= EXERCISE DETAILS =
Which lines below fall between the one containing "란 클래스와 클래스 멤버의" and the one containing "자바에서는 이러한 정보"? Repeat them exactly, counting both of those lines, and add nothing else.

Items listed in a dataset:
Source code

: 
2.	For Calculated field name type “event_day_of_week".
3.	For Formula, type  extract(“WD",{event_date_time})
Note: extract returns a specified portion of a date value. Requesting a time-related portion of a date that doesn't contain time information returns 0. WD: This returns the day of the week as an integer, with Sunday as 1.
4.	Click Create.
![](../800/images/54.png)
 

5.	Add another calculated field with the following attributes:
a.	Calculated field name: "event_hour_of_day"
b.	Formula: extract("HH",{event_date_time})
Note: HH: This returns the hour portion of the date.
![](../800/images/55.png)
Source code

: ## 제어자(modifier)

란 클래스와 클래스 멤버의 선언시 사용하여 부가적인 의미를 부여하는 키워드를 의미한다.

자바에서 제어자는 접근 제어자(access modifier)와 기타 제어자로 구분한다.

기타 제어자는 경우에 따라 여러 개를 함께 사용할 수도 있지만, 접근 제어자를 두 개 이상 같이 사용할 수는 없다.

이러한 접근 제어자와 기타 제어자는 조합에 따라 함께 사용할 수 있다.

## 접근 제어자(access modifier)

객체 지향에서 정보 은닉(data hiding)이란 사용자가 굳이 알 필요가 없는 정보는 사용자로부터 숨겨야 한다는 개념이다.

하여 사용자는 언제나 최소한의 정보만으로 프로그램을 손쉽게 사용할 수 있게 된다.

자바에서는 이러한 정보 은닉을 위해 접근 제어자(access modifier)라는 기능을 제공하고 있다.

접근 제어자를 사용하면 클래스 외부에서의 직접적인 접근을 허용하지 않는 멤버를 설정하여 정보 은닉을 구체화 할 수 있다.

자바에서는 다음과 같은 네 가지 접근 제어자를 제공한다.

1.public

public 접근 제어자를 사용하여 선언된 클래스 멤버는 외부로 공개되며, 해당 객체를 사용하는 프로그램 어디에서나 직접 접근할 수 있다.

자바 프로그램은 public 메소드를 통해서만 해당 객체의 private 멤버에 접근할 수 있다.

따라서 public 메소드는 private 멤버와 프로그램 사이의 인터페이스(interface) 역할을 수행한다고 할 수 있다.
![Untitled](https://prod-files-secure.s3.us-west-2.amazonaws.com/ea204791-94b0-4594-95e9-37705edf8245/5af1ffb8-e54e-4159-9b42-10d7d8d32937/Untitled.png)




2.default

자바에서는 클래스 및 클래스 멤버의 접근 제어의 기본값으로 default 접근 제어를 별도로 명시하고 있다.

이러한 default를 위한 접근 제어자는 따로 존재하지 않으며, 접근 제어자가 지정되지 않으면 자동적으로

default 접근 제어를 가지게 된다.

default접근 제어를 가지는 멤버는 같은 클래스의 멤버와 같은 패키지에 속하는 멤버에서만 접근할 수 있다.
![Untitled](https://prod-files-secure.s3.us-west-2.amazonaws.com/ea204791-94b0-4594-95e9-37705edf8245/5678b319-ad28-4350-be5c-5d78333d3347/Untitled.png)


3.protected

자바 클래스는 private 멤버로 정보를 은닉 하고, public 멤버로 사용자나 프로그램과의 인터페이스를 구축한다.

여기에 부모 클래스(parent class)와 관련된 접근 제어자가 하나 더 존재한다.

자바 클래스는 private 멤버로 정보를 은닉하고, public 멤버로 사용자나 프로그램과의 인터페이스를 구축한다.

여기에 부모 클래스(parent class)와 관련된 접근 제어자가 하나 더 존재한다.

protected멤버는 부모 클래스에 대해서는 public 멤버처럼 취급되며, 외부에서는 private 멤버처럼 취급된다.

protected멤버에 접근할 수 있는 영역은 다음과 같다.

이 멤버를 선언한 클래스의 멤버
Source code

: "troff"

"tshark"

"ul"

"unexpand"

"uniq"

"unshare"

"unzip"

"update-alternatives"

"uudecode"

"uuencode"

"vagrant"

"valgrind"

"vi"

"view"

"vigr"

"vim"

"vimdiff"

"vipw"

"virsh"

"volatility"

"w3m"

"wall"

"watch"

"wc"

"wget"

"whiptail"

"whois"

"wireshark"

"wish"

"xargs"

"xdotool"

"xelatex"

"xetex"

= RESULT OF THIS EXERCISE =
란 클래스와 클래스 멤버의 선언시 사용하여 부가적인 의미를 부여하는 키워드를 의미한다.

자바에서 제어자는 접근 제어자(access modifier)와 기타 제어자로 구분한다.

기타 제어자는 경우에 따라 여러 개를 함께 사용할 수도 있지만, 접근 제어자를 두 개 이상 같이 사용할 수는 없다.

이러한 접근 제어자와 기타 제어자는 조합에 따라 함께 사용할 수 있다.

## 접근 제어자(access modifier)

객체 지향에서 정보 은닉(data hiding)이란 사용자가 굳이 알 필요가 없는 정보는 사용자로부터 숨겨야 한다는 개념이다.

하여 사용자는 언제나 최소한의 정보만으로 프로그램을 손쉽게 사용할 수 있게 된다.

자바에서는 이러한 정보 은닉을 위해 접근 제어자(access modifier)라는 기능을 제공하고 있다.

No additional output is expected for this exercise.